Superintendent Broskie 'Offended' By Employees Advocating For Better Wages
Speakers Also Cite Untenable Workloads (Video)
During the Clay County School Board’s May meeting, the public comments portion was filled with people highlighting the pay and working conditions for the school district’s Speech-Language Pathologists (SLPs). The comments were quickly dismissed by Superintendent David Broskie.
The comments came from the district's SLPs, concerned parents, union president Vicki Kidwell, and community members. They highlighted the extensive time and effort required to become a Speech-Language Pathologist, their wide range of responsibilities and services, and the higher-than-normal number of students serviced by each SLP.
The comments paint a picture all too common for Clay County Schools. Staff and resources are stretched thin beneath an ever-growing administrative bureaucracy. Recently, teachers and other staff have left the district, creating a vacuum of hundreds of positions that need to be filled.

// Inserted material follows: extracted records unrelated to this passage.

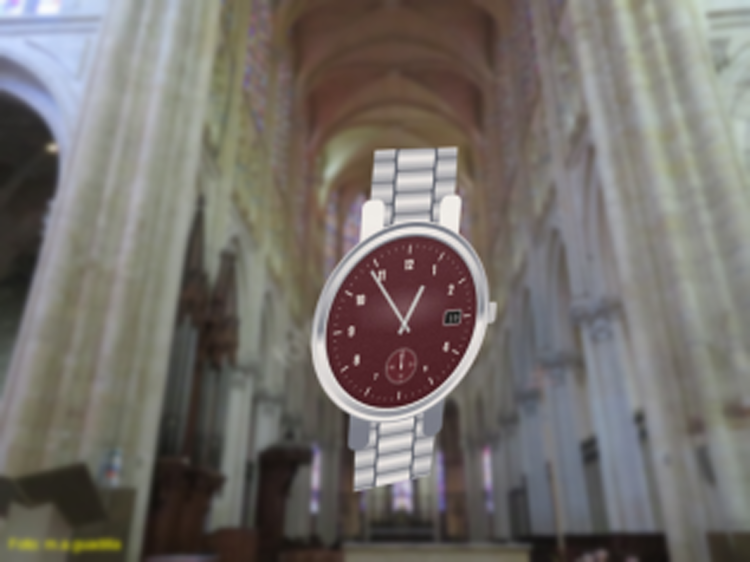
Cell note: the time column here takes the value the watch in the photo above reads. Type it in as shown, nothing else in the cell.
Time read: 12:54
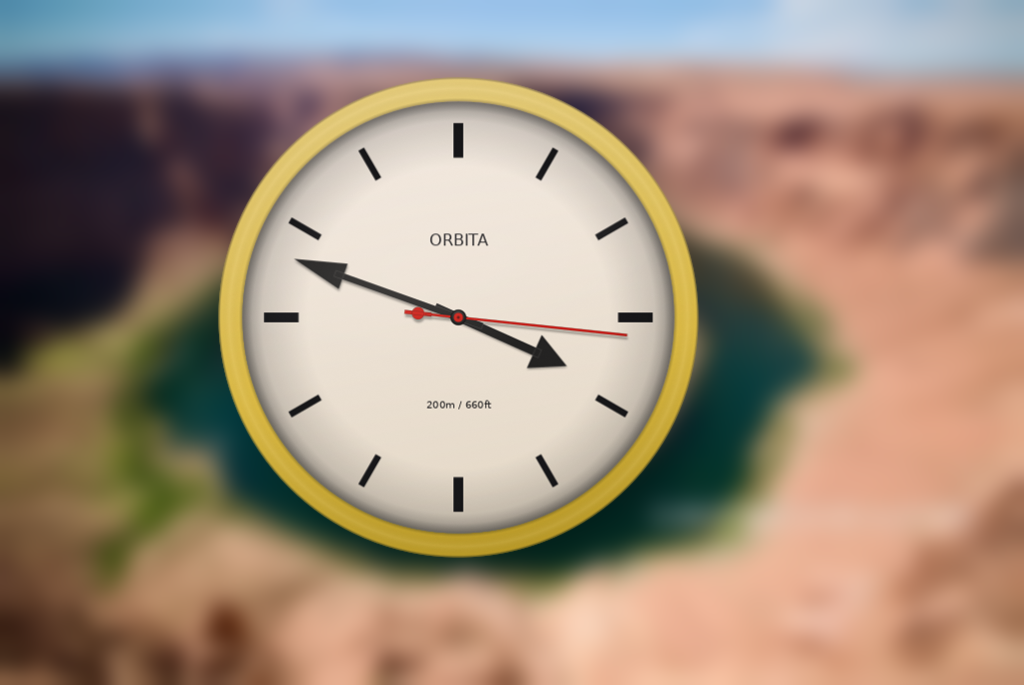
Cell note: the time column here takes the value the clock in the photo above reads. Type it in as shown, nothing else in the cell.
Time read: 3:48:16
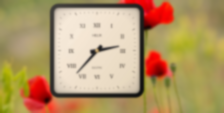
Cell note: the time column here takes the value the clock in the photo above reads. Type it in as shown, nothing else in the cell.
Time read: 2:37
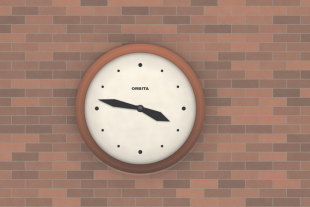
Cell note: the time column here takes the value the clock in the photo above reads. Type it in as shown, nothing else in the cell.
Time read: 3:47
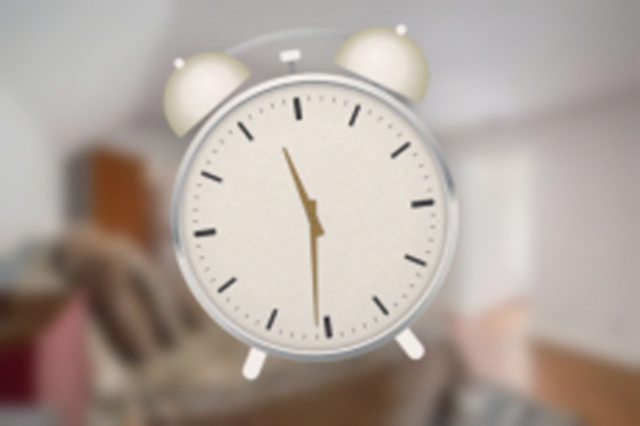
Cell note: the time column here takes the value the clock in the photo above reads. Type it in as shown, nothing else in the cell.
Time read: 11:31
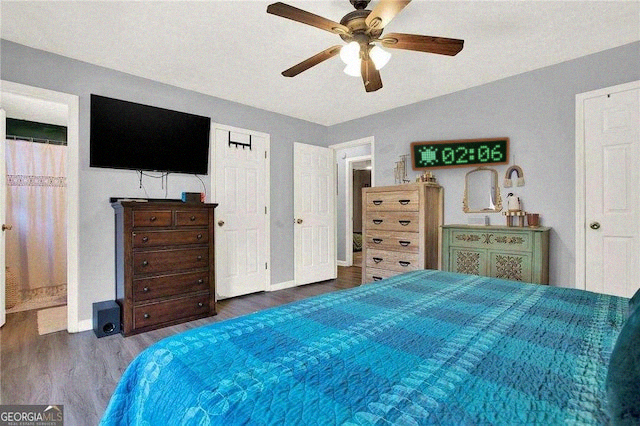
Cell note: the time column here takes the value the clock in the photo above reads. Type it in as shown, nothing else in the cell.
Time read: 2:06
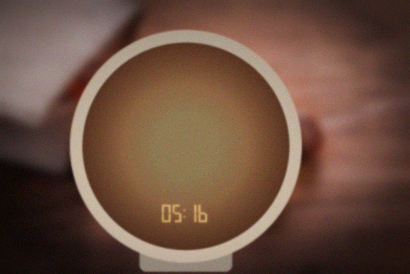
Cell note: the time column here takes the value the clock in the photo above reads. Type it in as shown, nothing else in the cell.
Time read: 5:16
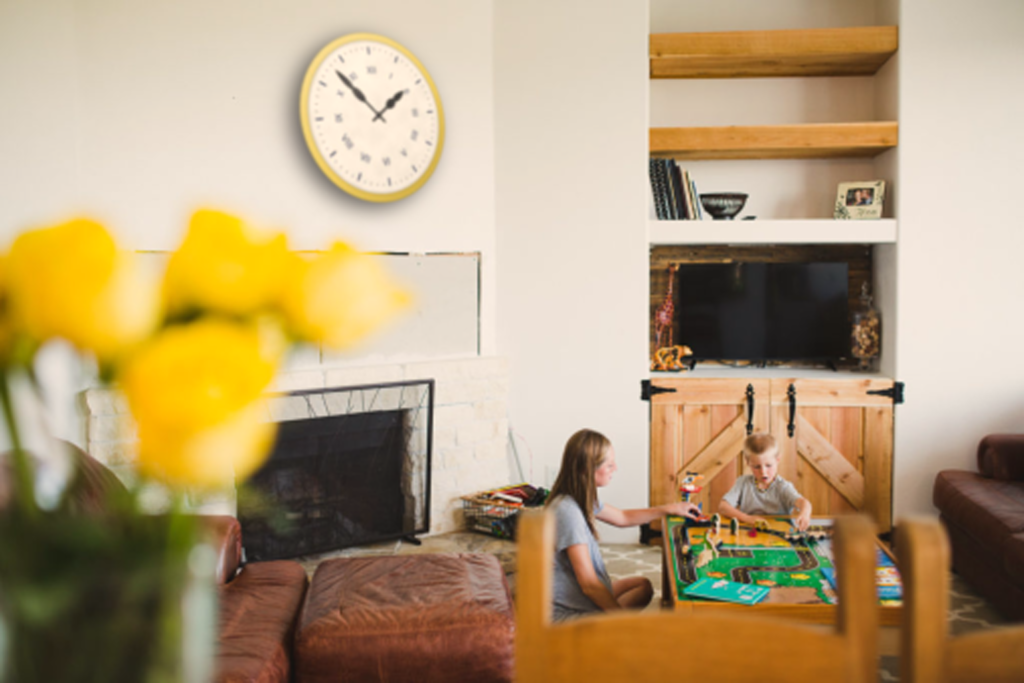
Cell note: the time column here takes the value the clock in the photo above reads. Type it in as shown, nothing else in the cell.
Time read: 1:53
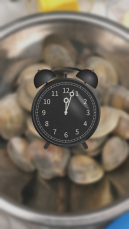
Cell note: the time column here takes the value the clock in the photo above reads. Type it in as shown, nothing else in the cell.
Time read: 12:03
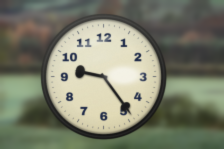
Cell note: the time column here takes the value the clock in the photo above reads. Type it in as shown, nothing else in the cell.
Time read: 9:24
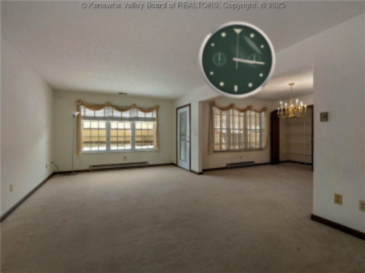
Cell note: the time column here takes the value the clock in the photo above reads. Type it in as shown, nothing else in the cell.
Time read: 3:16
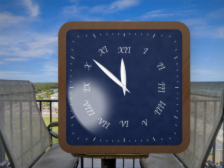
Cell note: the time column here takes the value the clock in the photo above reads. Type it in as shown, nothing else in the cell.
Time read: 11:52
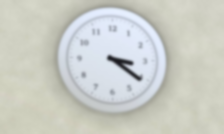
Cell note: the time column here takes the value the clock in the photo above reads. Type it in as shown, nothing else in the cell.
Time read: 3:21
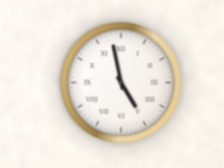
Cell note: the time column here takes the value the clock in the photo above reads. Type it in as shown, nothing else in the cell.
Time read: 4:58
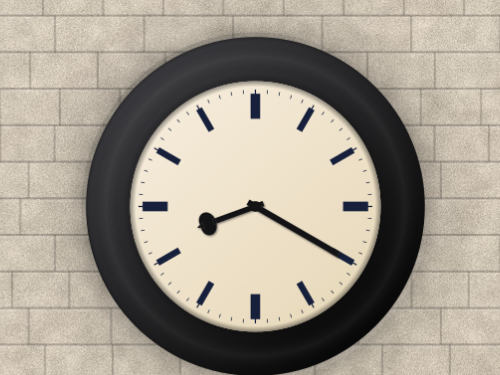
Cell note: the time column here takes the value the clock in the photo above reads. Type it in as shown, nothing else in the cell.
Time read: 8:20
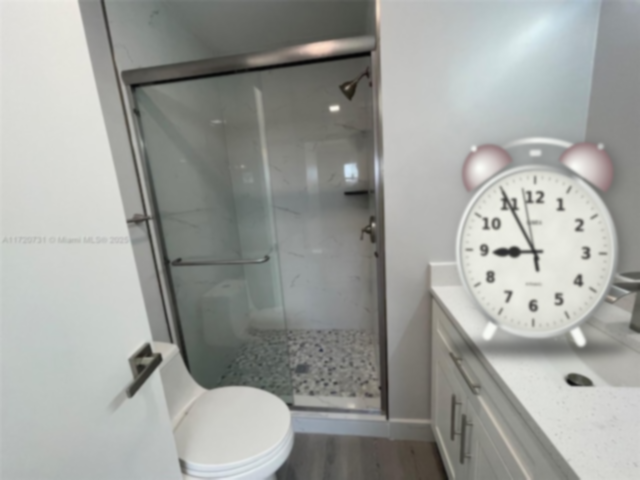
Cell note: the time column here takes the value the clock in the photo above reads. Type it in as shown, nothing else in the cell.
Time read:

Speech-language pathologists advised the same outcome for their profession, as vacancies are anticipated to rise due to low pay and untenable workloads. Speaking after the SLPs, community members passionately echoed their calls for more pay and better working conditions in county schools.
Long hours with no overtime pay, increasing discipline issues within schools, lack of administrative support, and low pay have led to a crisis in Clay and all over Florida.
Later in the meeting, local teacher’s union president Vicki Kidwell discussed the low pay teachers across the state receive. In a recent study, Florida ranked 50th among states and territories in the US.
Neither the School Board nor Superintendent David Broskie typically responds to public comments. But this time, Broskie offered his thoughts on teacher pay in Clay County before his scheduled presentation.
Broskie was ‘insulted’ by the commentary on low teacher pay in Clay, as, according to him, the county has increased teacher pay by $44 million in recent years. Stating ‘everyone agrees teachers should be well paid,’ He offered no specifics on what level of compensation he would consider ‘well paid.’
The next Clay County School Board meeting is scheduled for June 6th at 6 p.m. in the teacher training center at Fleming Island High School.
Ask Broskie why he's not a teacher anymore if they are "well paid"
They aren’t just teachers.
Speech pathologists and school psychologists have advanced clinical degrees and licensing. They are service clinicians and federally approved evaluators.
Occupational therapists do as well, but they are compensated as clinicians.
Why aren’t Speech Pathologists and Sch. Psychologist in Clay County paid on the OT scale?